Canadian National Railway (CNR.TO) Stock 2026 Review

Canadian National Railway3.5/5

CNR.TO (TSX)

Dividend yield
2.62%
Distribution
Quarterly
1-Year Return
-4.82%
5-Year Return
-5.28%

Canadian National Railway (CNR) stands out as an attractive option for value investors, offering a dividend yield of 2.62% alongside a history of consistent growth metrics. Despite recent one and five-year returns of -4.82% and -5.28%, respectively, analysts maintain a favorable outlook, with Citigroup and CIBC rating it as a "Buy" and "Outperform," respectively.
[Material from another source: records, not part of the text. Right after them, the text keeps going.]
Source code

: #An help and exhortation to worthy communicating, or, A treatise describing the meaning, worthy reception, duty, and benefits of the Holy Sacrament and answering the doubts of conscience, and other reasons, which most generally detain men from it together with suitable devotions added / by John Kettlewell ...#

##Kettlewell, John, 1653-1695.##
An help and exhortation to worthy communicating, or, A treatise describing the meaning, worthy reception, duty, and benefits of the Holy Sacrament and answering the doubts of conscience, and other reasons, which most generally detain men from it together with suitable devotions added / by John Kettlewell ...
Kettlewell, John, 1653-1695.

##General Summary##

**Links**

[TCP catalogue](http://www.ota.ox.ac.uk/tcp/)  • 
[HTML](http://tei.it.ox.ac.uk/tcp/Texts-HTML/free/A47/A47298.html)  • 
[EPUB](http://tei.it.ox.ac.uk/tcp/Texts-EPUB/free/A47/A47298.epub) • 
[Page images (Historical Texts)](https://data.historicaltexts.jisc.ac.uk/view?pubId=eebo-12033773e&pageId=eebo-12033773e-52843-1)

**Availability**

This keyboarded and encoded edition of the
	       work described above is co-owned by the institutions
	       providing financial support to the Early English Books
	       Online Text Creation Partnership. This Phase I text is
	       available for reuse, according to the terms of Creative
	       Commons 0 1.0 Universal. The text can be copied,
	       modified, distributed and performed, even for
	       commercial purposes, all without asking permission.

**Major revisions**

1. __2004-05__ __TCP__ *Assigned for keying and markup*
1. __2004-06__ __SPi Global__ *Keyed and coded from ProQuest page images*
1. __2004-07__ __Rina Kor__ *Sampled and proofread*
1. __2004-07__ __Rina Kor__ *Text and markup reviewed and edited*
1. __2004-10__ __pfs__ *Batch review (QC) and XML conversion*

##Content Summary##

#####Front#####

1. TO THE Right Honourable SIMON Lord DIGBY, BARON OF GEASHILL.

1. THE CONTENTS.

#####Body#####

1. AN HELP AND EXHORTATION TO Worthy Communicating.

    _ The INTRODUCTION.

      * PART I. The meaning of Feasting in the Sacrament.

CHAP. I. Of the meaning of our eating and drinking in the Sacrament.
This positions CNR as a solid long-term hold, particularly for those who acquired shares at or below the $130 mark, reinforcing its reputation as a financially healthy company.

Pros:

  • Consistent growth metrics
  • Reliable dividend growth record

Cons:

  • Underperformance compared to market
  • Recent negative returns

Canadian National Railway (CNR.TO) may be suitable for long-term investors seeking stable dividend income and value opportunities, particularly those willing to navigate short-term volatility in pursuit of growth. With a solid financial foundation and analyst support, it could serve as a reliable addition to a diversified investment portfolio, especially for those who have entered at or below the $130 price point.